Talking to them from the girl's perspective, we listed some of the real feelings and thoughts a young woman has at the beginning of such exclusive relationships; she feels validated, complimented, special, "he chose me!" pedestalized, elated, giddy etc.  All seemingly great feelings right? However, she'll feel this in the beginning of the next exclusive relationship too. And the next, and the next. So are these feelings reliable? No. They are feelings but they don't indicate a single thing about the guy she's feeling them from/about. If these feelings can be felt in the beginning of any exclusive relationship these feelings must be all about her and NOTHING about any guy in particular.

So is romantic love something a young woman should want? In other words, is it good for her? Well it wouldn't be right for me to not tie in my other focus right now - sugar. Is sugar good for you? No. Does the taste give you pleasure? Yes. Is there something artificial that goes on in your brain when you consume it? Yes. Does that artificial reaction desensitize your brain from natural, healthy reactions? Yes. Is it addictive? YES! And, of course, in the long run, feeding the addiction is very bad for your health.

So, how do you guard against romantic love? How do you avoid it when you are not on a course to get married?

There are a few individuals out there who can just not eat sugar. Others, like me, must replace it with something else until our brains are done screaming for it. Sugar can be replaced with fat which then helps the brain to receive proper messaging from Leptin which silences the cravings and allows the brain to experience natural and consistent dopamine.

Is there something a hormonal young woman can do to quell the craving for romantic love?

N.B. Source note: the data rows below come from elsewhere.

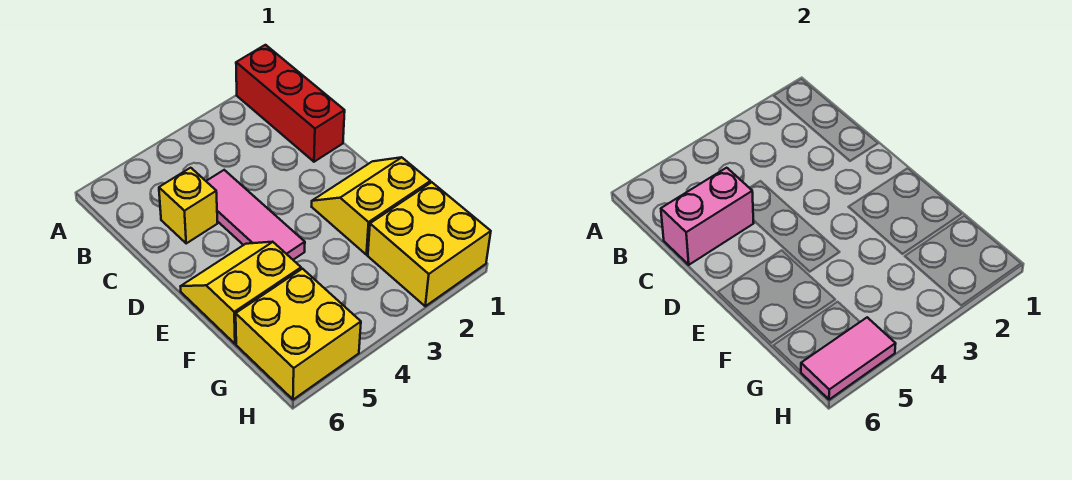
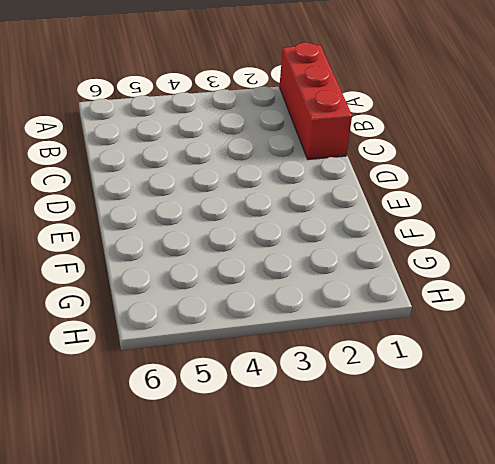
none -> pink tile C4:E4 level 1
none -> yellow brick C5 level 1

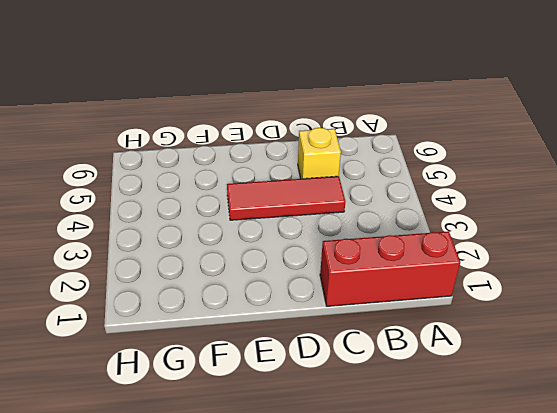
red tile C4:E4 level 1 -> pink tile C4:E4 level 1
none -> yellow slope E1:F2 level 1 top F
none -> yellow slope E5:F6 level 1 top F

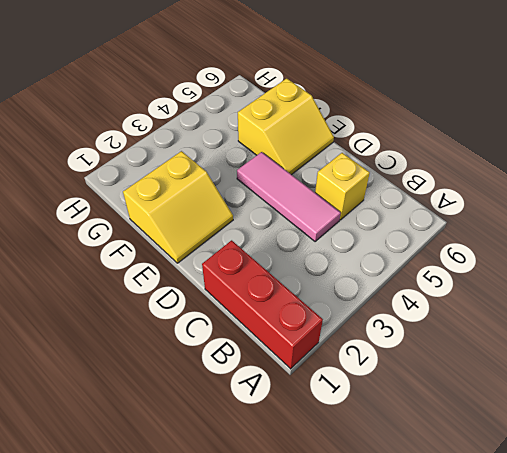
none -> yellow brick G1:H2 level 1
none -> yellow brick G5:H6 level 1

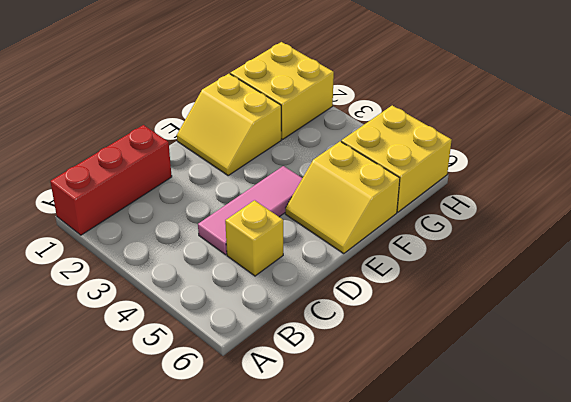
none -> pink brick C5:C6 level 2
none -> pink tile H5:H6 level 2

As parents, we are genuinely more interested in our teenage children making wise choices on their own rather than following set rules with consequences for disobedience. I don't believe the proper lesson will be learned or wisdom gained if I ground my daughter for falling into romantic love. We do tell them they are welcome to use us as a fallback if they are in an uncomfortable situation and can't think of the right words, for example, "My parent's don't allow me to date." But that will only work for so long.

We were very happy with our daughter in one of her exchanges with a guy who has been persistent with her. She wouldn't give him her contact information for a social media account telling him she doesn't communicate with guys that way. When he asked why she said, "I don't want to lead anyone on or have any guys in the friend zone, I think that's cruel." To which he responded that he just wants to be friends. For the record, this is not a guy a young woman like my daughter could manage to just be friends with (AMOG in most situations). He's still in pursuit, of course. For now I just keep praying for her and talking her through these things.

The answers are found in the Word. Trust in, faith in, and reliance on that Word is what it takes. Trying to talk our daughters out of the desire to get giddy over a guy on its own might ward them off for a little while, but those cravings are powerful. They are going to have to pray on their own, seek wisdom in the Word, and trust in God above their own hearts.

 Proverbs 4:23 - Keep your heart with all diligence,
For out of it spring the issues of life.

Proverbs 28:26 - He who trusts in his own heart is a fool,
But whoever walks wisely will be delivered. 
 Proverbs 23:17 - Do not let your heart envy sinners,
But be zealous for the fear of the Lord all the day;

 1 Kings 8:61 - Let your heart therefore be loyal to the Lord our God, to walk in His statutes and keep His commandments, as at this day.”